- **INPUT MATERIAL**:
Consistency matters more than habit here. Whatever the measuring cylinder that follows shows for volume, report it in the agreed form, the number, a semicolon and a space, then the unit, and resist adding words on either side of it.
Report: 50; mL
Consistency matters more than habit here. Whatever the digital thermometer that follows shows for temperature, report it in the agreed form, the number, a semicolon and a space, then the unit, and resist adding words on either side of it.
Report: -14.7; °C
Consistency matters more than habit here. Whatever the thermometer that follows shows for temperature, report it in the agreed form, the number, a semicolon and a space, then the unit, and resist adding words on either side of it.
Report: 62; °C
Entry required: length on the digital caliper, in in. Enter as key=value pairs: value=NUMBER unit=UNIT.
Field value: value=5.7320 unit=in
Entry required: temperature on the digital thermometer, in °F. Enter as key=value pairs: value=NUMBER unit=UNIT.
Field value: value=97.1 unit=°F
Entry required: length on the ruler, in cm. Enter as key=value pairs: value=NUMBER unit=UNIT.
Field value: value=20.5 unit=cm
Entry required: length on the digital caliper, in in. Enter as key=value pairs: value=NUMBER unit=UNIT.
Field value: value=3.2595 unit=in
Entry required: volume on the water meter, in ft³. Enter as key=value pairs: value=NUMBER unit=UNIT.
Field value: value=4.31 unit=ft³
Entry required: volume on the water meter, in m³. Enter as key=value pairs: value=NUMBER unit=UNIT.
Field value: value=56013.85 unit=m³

- **TASK ITEM**:
Please print every one of the items above word for word, in their original order and with their line breaks unchanged.

- **EXERCISE RESULT**:
Consistency matters more than habit here. Whatever the measuring cylinder that follows shows for volume, report it in the agreed form, the number, a semicolon and a space, then the unit, and resist adding words on either side of it.
Report: 50; mL
Consistency matters more than habit here. Whatever the digital thermometer that follows shows for temperature, report it in the agreed form, the number, a semicolon and a space, then the unit, and resist adding words on either side of it.
Report: -14.7; °C
Consistency matters more than habit here. Whatever the thermometer that follows shows for temperature, report it in the agreed form, the number, a semicolon and a space, then the unit, and resist adding words on either side of it.
Report: 62; °C
Entry required: length on the digital caliper, in in. Enter as key=value pairs: value=NUMBER unit=UNIT.
Field value: value=5.7320 unit=in
Entry required: temperature on the digital thermometer, in °F. Enter as key=value pairs: value=NUMBER unit=UNIT.
Field value: value=97.1 unit=°F
Entry required: length on the ruler, in cm. Enter as key=value pairs: value=NUMBER unit=UNIT.
Field value: value=20.5 unit=cm
Entry required: length on the digital caliper, in in. Enter as key=value pairs: value=NUMBER unit=UNIT.
Field value: value=3.2595 unit=in
Entry required: volume on the water meter, in ft³. Enter as key=value pairs: value=NUMBER unit=UNIT.
Field value: value=4.31 unit=ft³
Entry required: volume on the water meter, in m³. Enter as key=value pairs: value=NUMBER unit=UNIT.
Field value: value=56013.85 unit=m³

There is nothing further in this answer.